I focused in on that fact and reminded him regardless his anger, he indeed had a Father who still loved him. That Father desires a relationship with him today, despite the gap of years in their communication. His eyes flashed when I said that, betraying the wounded place those words touched, and he looked away.
“Will you bring me a Bible?” he asked as he stared at the blank wall to my left.
“As soon as I leave here, I’ll go get one for you. And whenever you’re ready to talk some more, just tell the staff to call me.”
He thanked me and stuck out his hand to shake mine. I saw one staff member’s eyes dart over to me, watching for my reaction. I took his hand and shook it firmly. As he started to pull it back, something told me to hold onto his hand. Though the risk of being infected was very minimal, with his disease I supposed physical contact is rare. So I wanted him to know just as I wasn’t letting go of his hand, God wasn’t letting go of him that easily either.
As I held on, I looked straight into his eyes and said, “Your Father loves you, Bill. He wants you to know that, and he wants you to spend some time getting to know him again.” It may have been my imagination, but I think for a brief second I saw a little hope flash across his face.
“THIS IS MY BODY”
Last Sunday, I led my church family in observance of the Lord’s Supper–some Christians also call it “communion,” We took the broken pieces of bread and remembered how Jesus allowed his body to be broken for us. We took the cup and thought of how his blood was poured out so willingly. And I read to them this verse where the apostle Paul talks about his goals as a Christian…
“…that I may know Him and the power of His resurrection, and the fellowship of His sufferings, being conformed to His death” – Phillipians 3:10
An old preacher once told me, “Before you can ever reach the resurrection of Sunday morning, you’ve got to be willing to endure the torture of Friday’s cross.” The bread and the wine are reminders that if we want to be true Christians, we must follow the example of our Lord and “weep with those who weep.”
Jesus knew what it meant to suffer–he was called “a man of sorrows,” though we often just want him to be “a man of answers.” Jesus never promised he’d explain every “why” in this life. But his suffering means when he looks in your eyes today and says “I know how you feel,” you can believe he is telling the truth.

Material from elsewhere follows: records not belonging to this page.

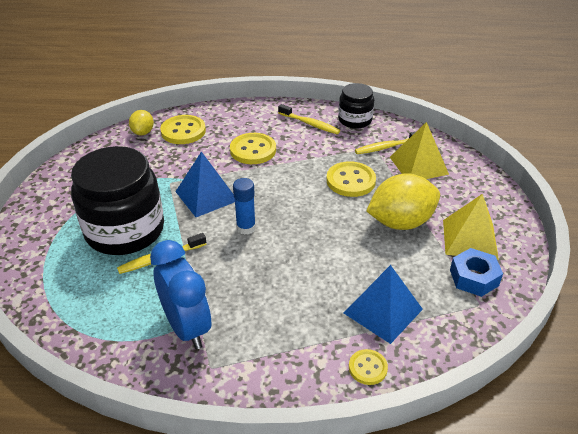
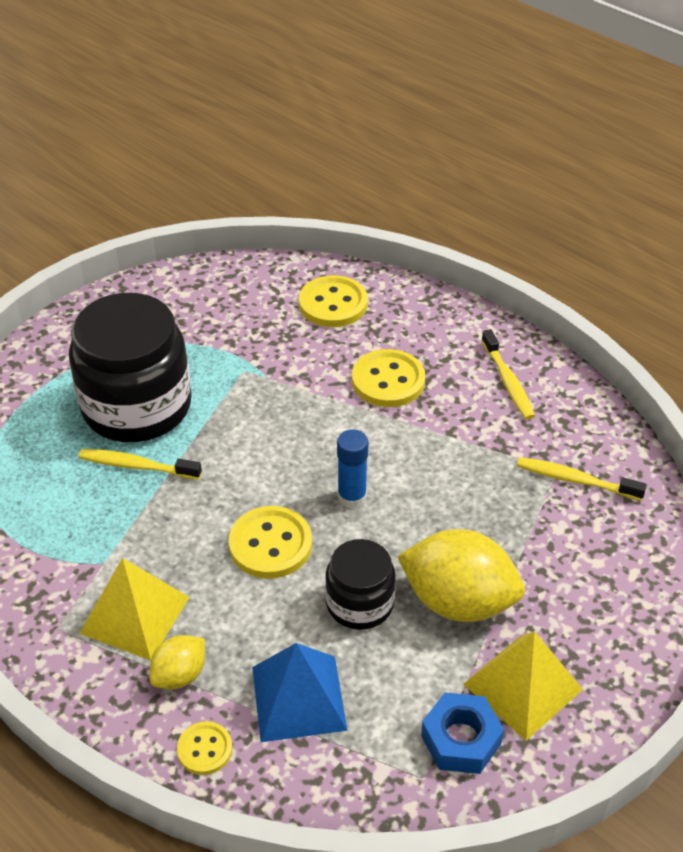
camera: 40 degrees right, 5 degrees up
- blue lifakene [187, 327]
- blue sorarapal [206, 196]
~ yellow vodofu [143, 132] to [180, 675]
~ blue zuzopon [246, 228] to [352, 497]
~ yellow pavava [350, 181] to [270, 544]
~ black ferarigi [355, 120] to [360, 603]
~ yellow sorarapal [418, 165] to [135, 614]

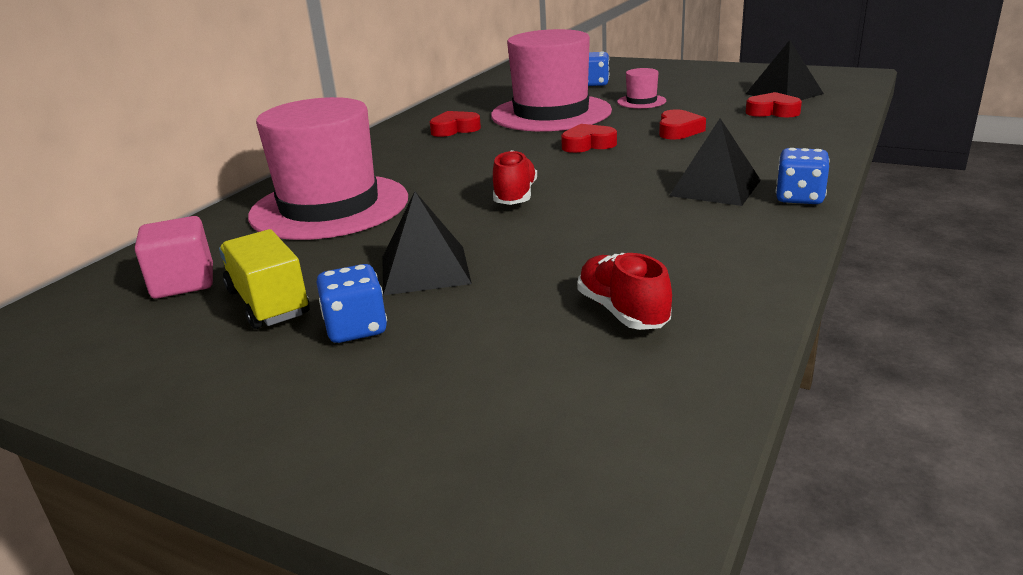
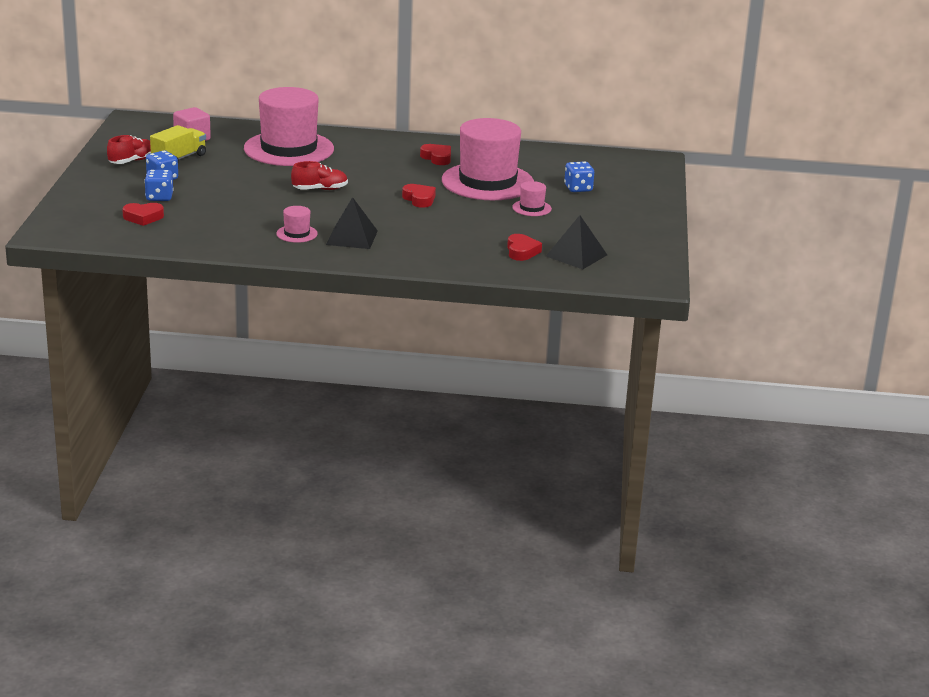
camera: 65 degrees right, 0 degrees up
- black sorarapal [425, 269]
+ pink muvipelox [297, 234]
~ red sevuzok [622, 311] to [132, 161]
~ red feguru [678, 130] to [143, 217]
~ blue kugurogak [799, 198] to [159, 197]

Every hurt, every betrayal, every friend that walked away, and every casual cruelty this life can dish out—he was there first, and he’s with us in the midst of it now. He took the punishment though he deserved none of it. And he did it so that we would know our Father is right here with us, in the very midst of our suffering.
He watched my friend throughout all the dark years of his childhood, feeling every wound himself. He watched throughout the angry years that resulted, sharing that same righteous anger. He watched in painful silence and waited…he was waiting for the day his child would once again reach out for the Father from whose arms he was stolen.
I saw my friend again today, several days after our first meeting. There is a peace in his eyes that wasn’t there before. His anger has subsided for now, though I doubt any of his questions have been answered. And though none of his physical problems are gone, he seemed like a man who had experienced healing. Before he spoke a word, I could tell something had changed…
He’s back in his Father’s arms again.